Document excerpt —
====

Letters to My Doctors (Part 2)

4
892

Editor’s Note: The following is the third in a series of personal appeals that Los Angeles-based writer and artist Jane Engleman wrote to her doctors earlier this year about the state of her physical and mental health and her philosophy of healing. The letters will be published over several weeks.

This one was sent to the Keck USC medical center after she visited the ER at a system hospital during a period of feeling depressed, in hopes of honing in on a physical diagnosis for her dizziness and exhaustion. She was involuntarily admitted to the psych ward instead.

You can read the first two letters here.

October 12, 2020

Dear Doctor,

First of all, I would much rather be writing little verses for performance and designing pretty pictures on Illustrator. But I really need to stay alive to be effective as a writer and graphic designer. After all, it is not the artwork or the performance that is the art, but the spark that quickens the souls of the audience to want to go on another day, no matter their caste, their race or their gender preference.

In case you cannot find the time or interest to finish this endless insight:
After 61 years of careful research and experience, it is my conclusion that European Americans are genetically incapable of mental health treatment without education and careful long-term coaching by people of other cultures who have found cures that restore humans to full professionalism with peers and to homeostasis with our environment.

USC Keck can accept this disability. There is wonderful prognosis, if you submit to treatment on a weekly basis for a long-long time.

It is true that I began to despair of ever finding an answer.

====

Set of tasks —
[1] According to the editor's note in the article, what happened when the writer visited the ER at a system hospital?
[2] Reproduce the part of the article that begins at the words "You can read" and stops after the words "their gender preference.".

Listed entries —
====

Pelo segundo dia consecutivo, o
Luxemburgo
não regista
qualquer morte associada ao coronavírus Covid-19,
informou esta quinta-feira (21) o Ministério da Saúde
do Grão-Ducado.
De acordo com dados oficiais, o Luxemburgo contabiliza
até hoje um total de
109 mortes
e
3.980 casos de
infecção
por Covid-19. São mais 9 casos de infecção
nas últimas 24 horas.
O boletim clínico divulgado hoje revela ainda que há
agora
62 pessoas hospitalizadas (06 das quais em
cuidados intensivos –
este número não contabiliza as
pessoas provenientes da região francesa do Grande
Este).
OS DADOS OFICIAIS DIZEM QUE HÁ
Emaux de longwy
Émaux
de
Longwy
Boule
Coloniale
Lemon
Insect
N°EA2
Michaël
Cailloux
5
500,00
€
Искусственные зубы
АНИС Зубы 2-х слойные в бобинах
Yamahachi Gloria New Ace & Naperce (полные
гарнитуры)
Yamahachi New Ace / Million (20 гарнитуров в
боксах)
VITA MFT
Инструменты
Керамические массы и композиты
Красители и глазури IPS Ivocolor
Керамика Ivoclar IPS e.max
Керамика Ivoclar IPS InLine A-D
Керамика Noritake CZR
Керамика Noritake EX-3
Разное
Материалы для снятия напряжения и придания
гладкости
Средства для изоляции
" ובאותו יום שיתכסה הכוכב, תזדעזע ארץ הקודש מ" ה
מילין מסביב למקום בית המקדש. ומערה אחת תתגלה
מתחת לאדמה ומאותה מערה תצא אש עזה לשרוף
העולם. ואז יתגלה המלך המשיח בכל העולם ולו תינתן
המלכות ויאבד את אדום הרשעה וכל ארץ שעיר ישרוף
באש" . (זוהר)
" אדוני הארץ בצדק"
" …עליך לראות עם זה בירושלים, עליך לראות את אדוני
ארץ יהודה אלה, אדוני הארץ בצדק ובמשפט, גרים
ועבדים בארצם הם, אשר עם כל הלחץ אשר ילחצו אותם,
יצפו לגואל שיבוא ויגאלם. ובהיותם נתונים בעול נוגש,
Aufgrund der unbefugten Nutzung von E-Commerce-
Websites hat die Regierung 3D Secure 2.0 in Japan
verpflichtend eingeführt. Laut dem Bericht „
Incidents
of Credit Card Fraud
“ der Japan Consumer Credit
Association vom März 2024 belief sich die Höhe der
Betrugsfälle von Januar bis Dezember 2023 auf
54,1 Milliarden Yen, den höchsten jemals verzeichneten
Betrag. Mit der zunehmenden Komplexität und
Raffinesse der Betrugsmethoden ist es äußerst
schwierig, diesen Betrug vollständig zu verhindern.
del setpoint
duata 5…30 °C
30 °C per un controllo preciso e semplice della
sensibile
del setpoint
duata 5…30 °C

====

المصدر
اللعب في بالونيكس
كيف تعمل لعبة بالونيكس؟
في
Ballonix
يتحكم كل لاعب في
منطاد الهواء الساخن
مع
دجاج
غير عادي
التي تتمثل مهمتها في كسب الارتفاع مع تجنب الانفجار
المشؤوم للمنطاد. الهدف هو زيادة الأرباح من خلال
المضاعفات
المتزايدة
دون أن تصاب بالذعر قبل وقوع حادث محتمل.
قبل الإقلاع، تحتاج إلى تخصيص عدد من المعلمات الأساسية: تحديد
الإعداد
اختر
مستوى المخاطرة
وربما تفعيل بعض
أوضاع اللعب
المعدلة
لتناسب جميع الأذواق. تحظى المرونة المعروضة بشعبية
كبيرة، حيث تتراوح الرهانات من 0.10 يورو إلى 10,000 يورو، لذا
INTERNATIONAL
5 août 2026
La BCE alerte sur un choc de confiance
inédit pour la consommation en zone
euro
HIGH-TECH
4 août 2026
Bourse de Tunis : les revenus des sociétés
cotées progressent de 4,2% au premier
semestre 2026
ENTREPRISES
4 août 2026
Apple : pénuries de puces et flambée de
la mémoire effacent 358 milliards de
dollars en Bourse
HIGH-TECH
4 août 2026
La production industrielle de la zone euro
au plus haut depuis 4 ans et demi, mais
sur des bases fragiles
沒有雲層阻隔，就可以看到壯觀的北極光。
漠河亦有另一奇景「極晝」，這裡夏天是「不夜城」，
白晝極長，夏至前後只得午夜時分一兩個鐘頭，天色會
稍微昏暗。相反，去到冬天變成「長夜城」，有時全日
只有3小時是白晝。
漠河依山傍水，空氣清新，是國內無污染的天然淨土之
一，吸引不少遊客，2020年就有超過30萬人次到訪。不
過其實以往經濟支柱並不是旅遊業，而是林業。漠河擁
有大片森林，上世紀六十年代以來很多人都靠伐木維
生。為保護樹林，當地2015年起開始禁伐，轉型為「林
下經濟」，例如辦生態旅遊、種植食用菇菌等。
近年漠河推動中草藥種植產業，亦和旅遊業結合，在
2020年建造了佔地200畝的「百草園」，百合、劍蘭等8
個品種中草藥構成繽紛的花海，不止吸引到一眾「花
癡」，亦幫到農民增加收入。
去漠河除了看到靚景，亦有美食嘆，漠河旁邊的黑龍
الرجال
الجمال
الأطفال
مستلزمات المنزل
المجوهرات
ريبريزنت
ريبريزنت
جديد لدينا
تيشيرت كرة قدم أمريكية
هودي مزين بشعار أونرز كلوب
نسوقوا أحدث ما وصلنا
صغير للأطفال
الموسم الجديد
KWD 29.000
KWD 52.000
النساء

====

Answers per task —
[1] She was involuntarily admitted to the psych ward.

[2]
You can read the first two letters here.

October 12, 2020

Dear Doctor,

First of all, I would much rather be writing little verses for performance and designing pretty pictures on Illustrator. But I really need to stay alive to be effective as a writer and graphic designer. After all, it is not the artwork or the performance that is the art, but the spark that quickens the souls of the audience to want to go on another day, no matter their caste, their race or their gender preference.